**THE RECORDS:**
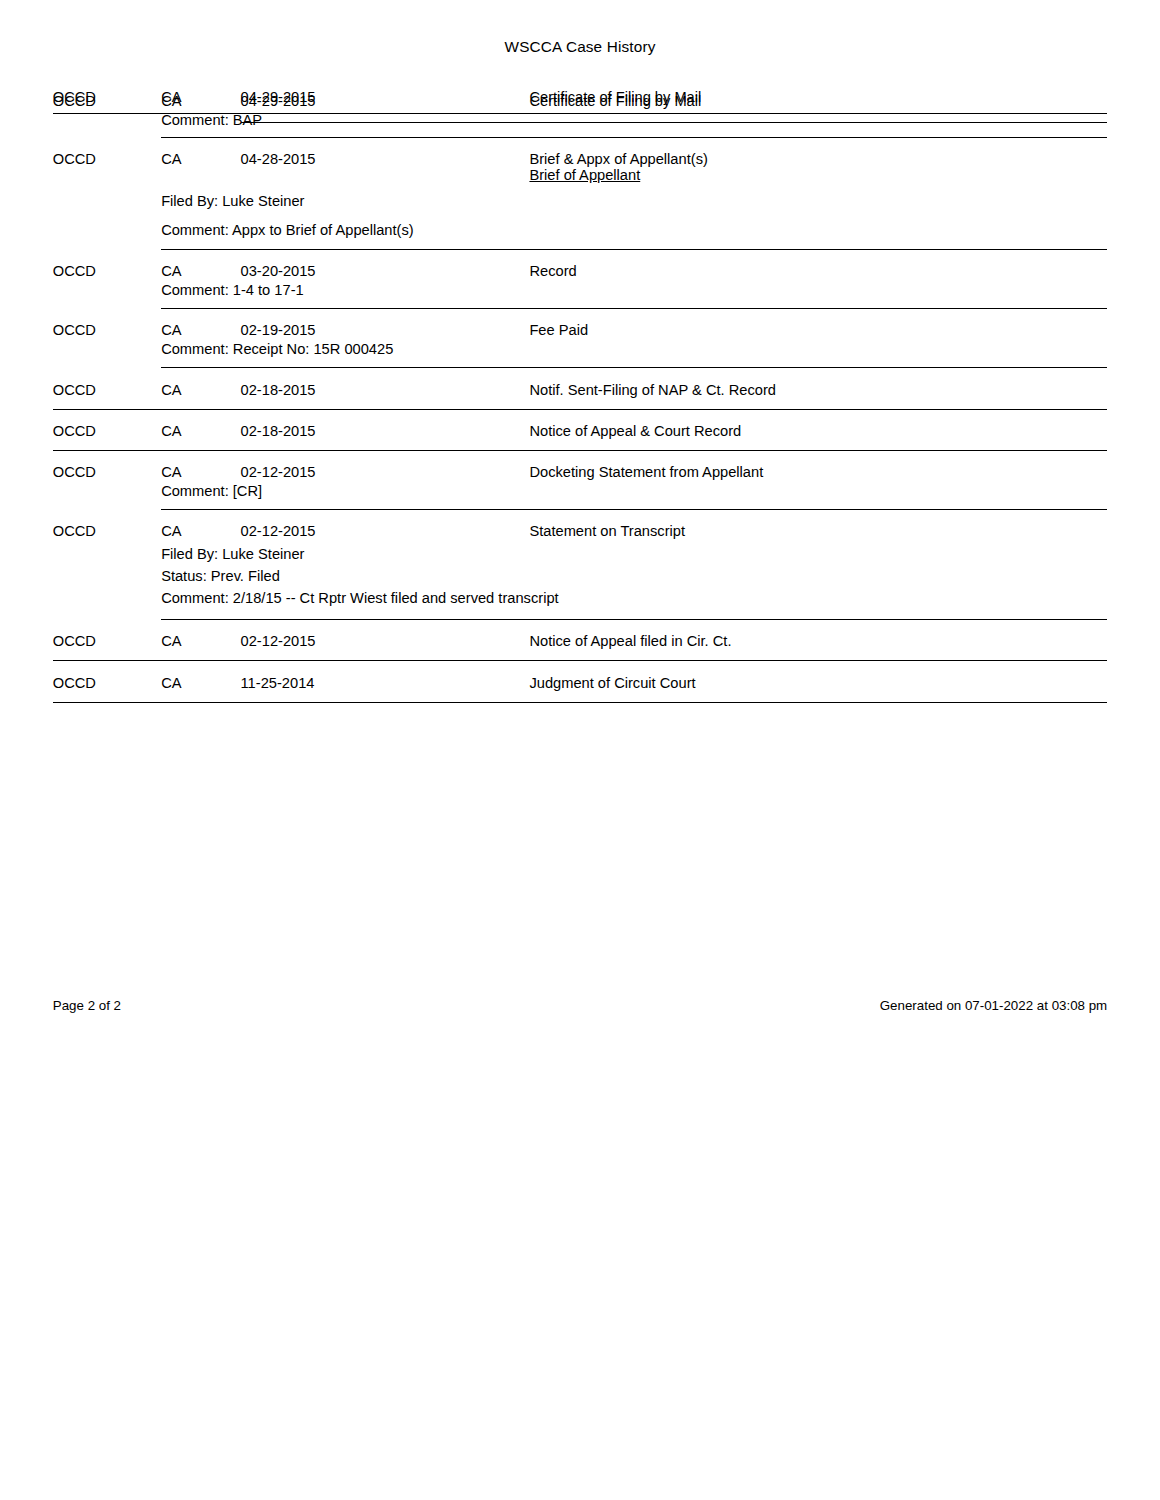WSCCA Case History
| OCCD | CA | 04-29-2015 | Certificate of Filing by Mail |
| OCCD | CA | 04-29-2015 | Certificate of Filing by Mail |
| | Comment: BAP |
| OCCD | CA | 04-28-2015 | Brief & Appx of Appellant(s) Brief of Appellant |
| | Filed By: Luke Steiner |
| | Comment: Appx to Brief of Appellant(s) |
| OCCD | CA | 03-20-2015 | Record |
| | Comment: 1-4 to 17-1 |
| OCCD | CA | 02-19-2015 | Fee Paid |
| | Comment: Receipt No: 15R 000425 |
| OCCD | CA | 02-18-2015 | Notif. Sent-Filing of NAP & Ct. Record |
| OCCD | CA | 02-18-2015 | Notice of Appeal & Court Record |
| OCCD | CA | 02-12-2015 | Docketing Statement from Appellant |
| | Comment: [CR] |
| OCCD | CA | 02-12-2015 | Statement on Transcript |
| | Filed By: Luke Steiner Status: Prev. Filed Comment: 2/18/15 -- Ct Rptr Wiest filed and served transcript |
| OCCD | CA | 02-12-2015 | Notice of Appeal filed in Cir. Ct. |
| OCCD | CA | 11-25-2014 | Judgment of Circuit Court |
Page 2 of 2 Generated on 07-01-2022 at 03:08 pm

**REQUIRED ACTION:**
Everything from the line with "02-19-2015 | Fee Paid |" to the end of the listing, and only that, is to be set down exactly, line by line.

**REPLY:**
| OCCD | CA | 02-19-2015 | Fee Paid |
| | Comment: Receipt No: 15R 000425 |
| OCCD | CA | 02-18-2015 | Notif. Sent-Filing of NAP & Ct. Record |
| OCCD | CA | 02-18-2015 | Notice of Appeal & Court Record |
| OCCD | CA | 02-12-2015 | Docketing Statement from Appellant |
| | Comment: [CR] |
| OCCD | CA | 02-12-2015 | Statement on Transcript |
| | Filed By: Luke Steiner Status: Prev. Filed Comment: 2/18/15 -- Ct Rptr Wiest filed and served transcript |
| OCCD | CA | 02-12-2015 | Notice of Appeal filed in Cir. Ct. |
| OCCD | CA | 11-25-2014 | Judgment of Circuit Court |
Page 2 of 2 Generated on 07-01-2022 at 03:08 pm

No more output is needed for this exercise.